§ Problem to work on: What you return must match the data below exactly, minus any pictures.

§ Stored data:
┄┄┄┄┄┄
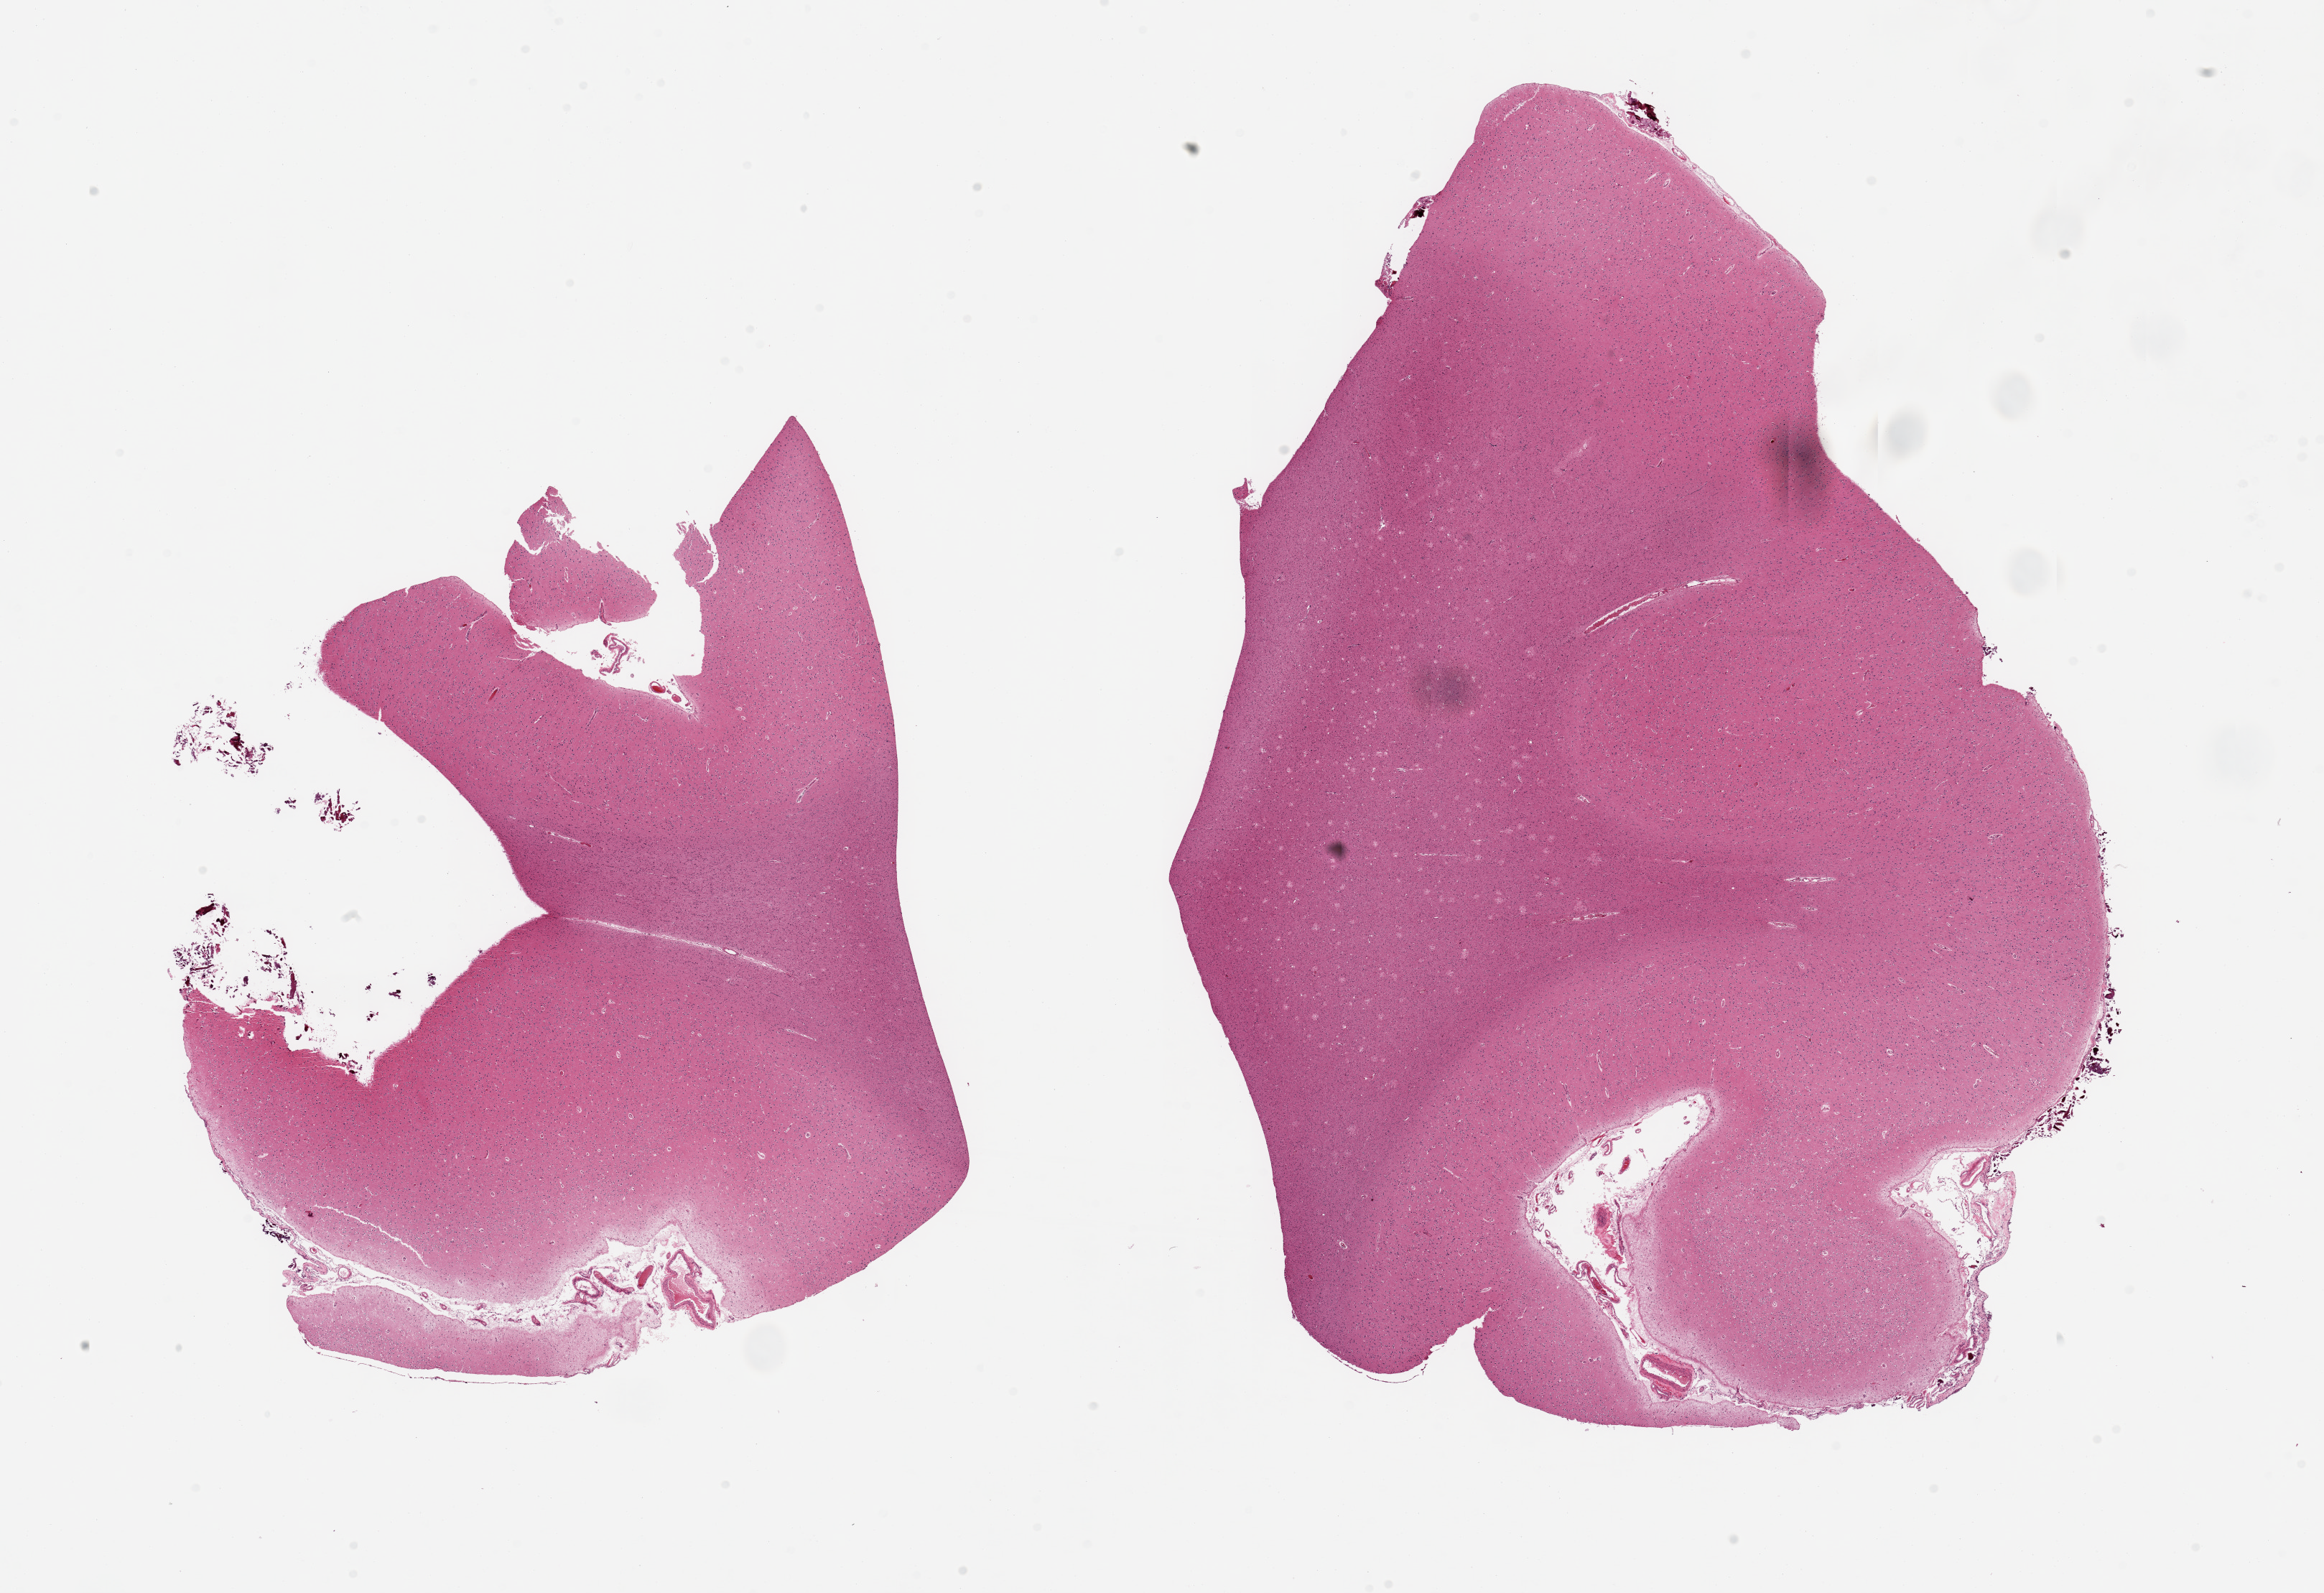
H&E whole-slide image, low-resolution overview of the scanned area, about 25.6 x 17.5 mm; PAXgene-fixed, paraffin-embedded tissue; section of cerebral cortex (target tissue); donor tissue sample. Donor sex: male.
Reviewer comment on this tissue sample: 2 pieces, unusually edematous.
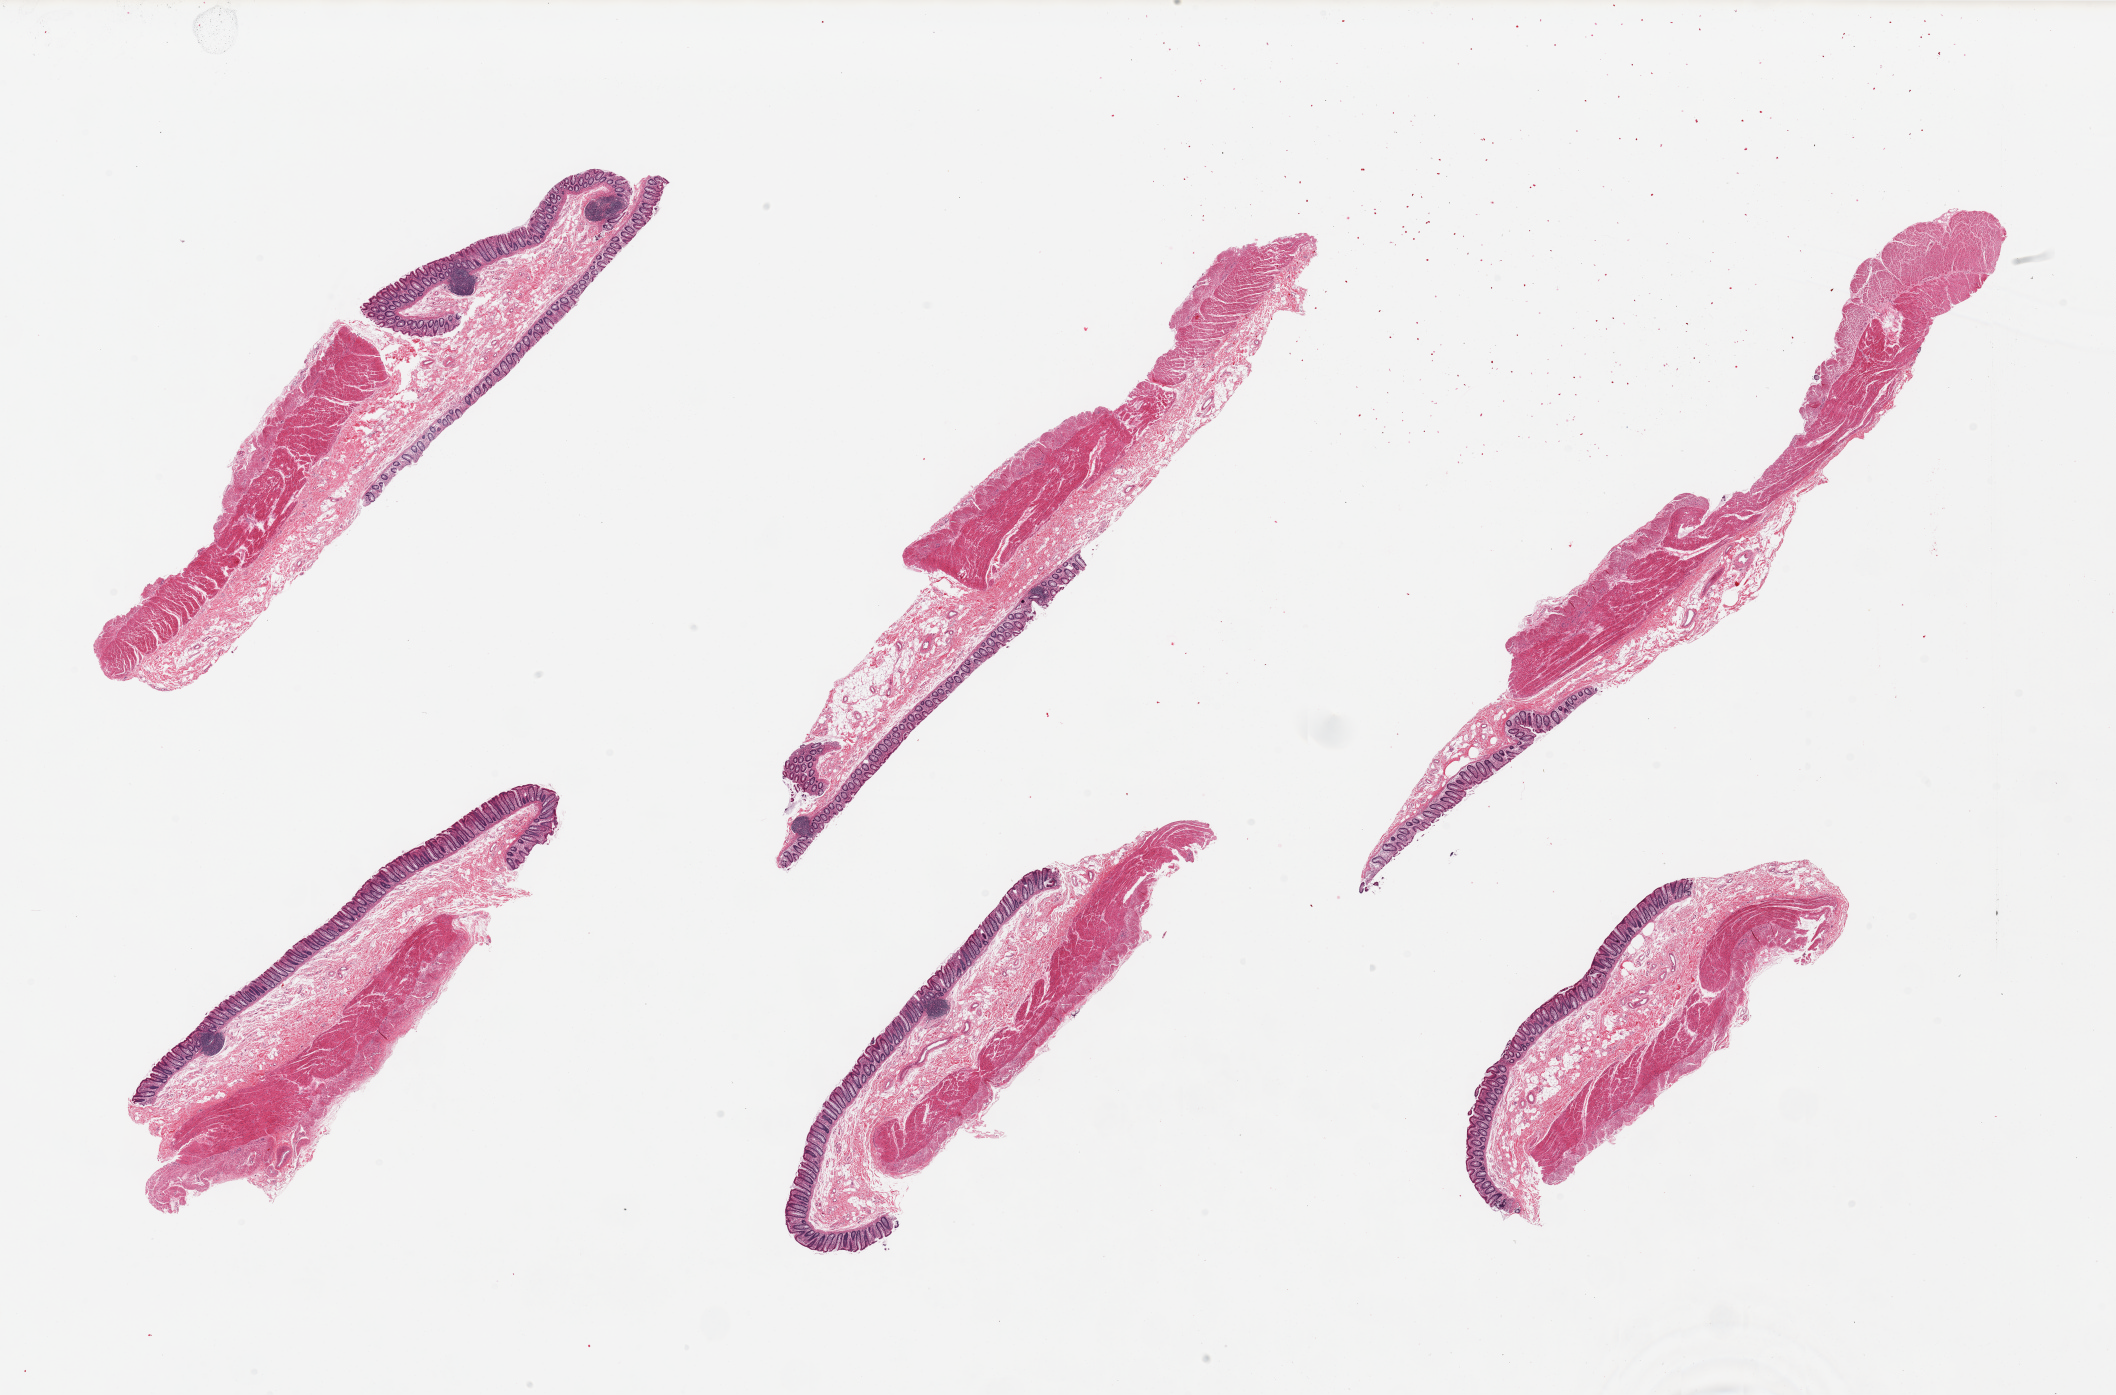
H&E whole-slide image, brightfield, a low-resolution overview of the entire scanned area, about 33.5 x 22.1 mm (acquisition: 20x scan). PAXgene-fixed, paraffin-embedded tissue. Section of transverse colon (target tissue). Tissue donor sample. Donor sex: female.
Reviewer comment on this tissue sample: 6 pieces, mucosa fairly well preserved, ~0.3mm, ~10-15% thickness.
┄┄┄┄┄┄
§ Task answer:
H&E whole-slide image, low-resolution overview of the scanned area, about 25.6 x 17.5 mm; PAXgene-fixed, paraffin-embedded tissue; section of cerebral cortex (target tissue); donor tissue sample. Donor sex: male.
Reviewer comment on this tissue sample: 2 pieces, unusually edematous.
H&E whole-slide image, brightfield, a low-resolution overview of the entire scanned area, about 33.5 x 22.1 mm (acquisition: 20x scan). PAXgene-fixed, paraffin-embedded tissue. Section of transverse colon (target tissue). Tissue donor sample. Donor sex: female.
Reviewer comment on this tissue sample: 6 pieces, mucosa fairly well preserved, ~0.3mm, ~10-15% thickness.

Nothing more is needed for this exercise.